Already, the DOJ is investigating Arpaio for racial profiling and civil rights abuses. And the MCSO is being sued in federal court because the agency has racially profiled legal residents and U.S. citizens, believing them to be illegal. It makes no sense to grant Arpaio another day of federal power given his department's past history of abuses; i.e., marching 200 Mexican immigrants to a segregated Tent City, breaking the arms and busting the jaws of women prisoners, holding law abiding citizens and green card holders in handcuffs for hours on end, and so on.

County Supervisor Mary Rose Wilcox says she is reviewing the new MOA, and is waiting to talk to ICE head John Morton before making a commitment either way.

"All of those things weigh really heavy on my mind," said Wilcox of the civil rights abuses in Arpaio's gulags. "I wish ICE had just suspended the whole nine yards of it.

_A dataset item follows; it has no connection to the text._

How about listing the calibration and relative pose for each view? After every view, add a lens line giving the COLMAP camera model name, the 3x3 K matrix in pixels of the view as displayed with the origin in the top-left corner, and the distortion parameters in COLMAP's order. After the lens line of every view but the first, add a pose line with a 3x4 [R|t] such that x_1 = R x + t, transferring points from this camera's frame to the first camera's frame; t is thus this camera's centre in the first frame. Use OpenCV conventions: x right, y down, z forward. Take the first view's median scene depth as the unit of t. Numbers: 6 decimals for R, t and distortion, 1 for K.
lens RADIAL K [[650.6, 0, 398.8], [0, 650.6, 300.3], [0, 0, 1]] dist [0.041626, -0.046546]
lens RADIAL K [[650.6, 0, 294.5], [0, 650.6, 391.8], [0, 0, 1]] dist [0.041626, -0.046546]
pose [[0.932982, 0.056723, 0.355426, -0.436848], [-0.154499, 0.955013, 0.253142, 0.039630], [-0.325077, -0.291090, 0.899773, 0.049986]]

But they didn't, so it's a dilemma, and I'm trying to sort it out."

Wilcox is the lone Democrat and often the lone voice of reason on the BOS. Still, it would certainly seem logical for the Supervisors to, at the very least, table the issue until ICE has officially signed off on a jails agreement.

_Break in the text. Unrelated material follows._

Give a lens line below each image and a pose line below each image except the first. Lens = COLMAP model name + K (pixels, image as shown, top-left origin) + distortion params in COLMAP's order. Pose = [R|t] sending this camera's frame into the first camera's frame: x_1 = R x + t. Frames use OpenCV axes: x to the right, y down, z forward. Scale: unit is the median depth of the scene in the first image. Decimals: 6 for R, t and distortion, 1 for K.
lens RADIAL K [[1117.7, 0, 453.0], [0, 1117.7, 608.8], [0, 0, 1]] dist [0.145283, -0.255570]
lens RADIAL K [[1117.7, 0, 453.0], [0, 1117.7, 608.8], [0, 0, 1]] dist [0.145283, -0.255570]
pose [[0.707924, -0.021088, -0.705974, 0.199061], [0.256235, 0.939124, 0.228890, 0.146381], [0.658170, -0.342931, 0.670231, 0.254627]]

Phoenix civil rights leader Salvador Reza told me he plans to attend the BOS meeting Wednesday and speak out against the new MOA. Similarly, Lydia Guzman head of the local pro-immigrant organizations Respect/Respeto and Somos America also indicated that she would oppose an MOA leaving 287(g) in Arpaio's jails.

Beyond the confines of Sand Land, Frank Sharry, founder of the D.C.-based immigration reform movement America's Voice, excoriated the Obama Administration for not suspending all of Arpaio's federal power.   

"My take on Arpaio re-signing is the following," Sharry told me via e-mail. "DHS should be ashamed of themselves. Despite attempts to make it look like they are reining him in, the fact remains the Obama Administration is extending federal authority -- and therefore its legitimacy -- to the Bull Connor of our generation.

"It seems to me the more sensible course of action," he continued, "would be to suspend all aspects of any 287g agreement with Arpaio, at least while the Department of Justice is conducting an investigation into his department's widespread violations of civil rights."

Let's go a step farther. Let's end the 287(g) system that allows pernicious lawmen to flourish. Arpaio took advantage of a federal offer under the Bush administration to metastasize. Now it's the federal government's responsibility to apply as much radiation as possible, till the cancer is finally in remission.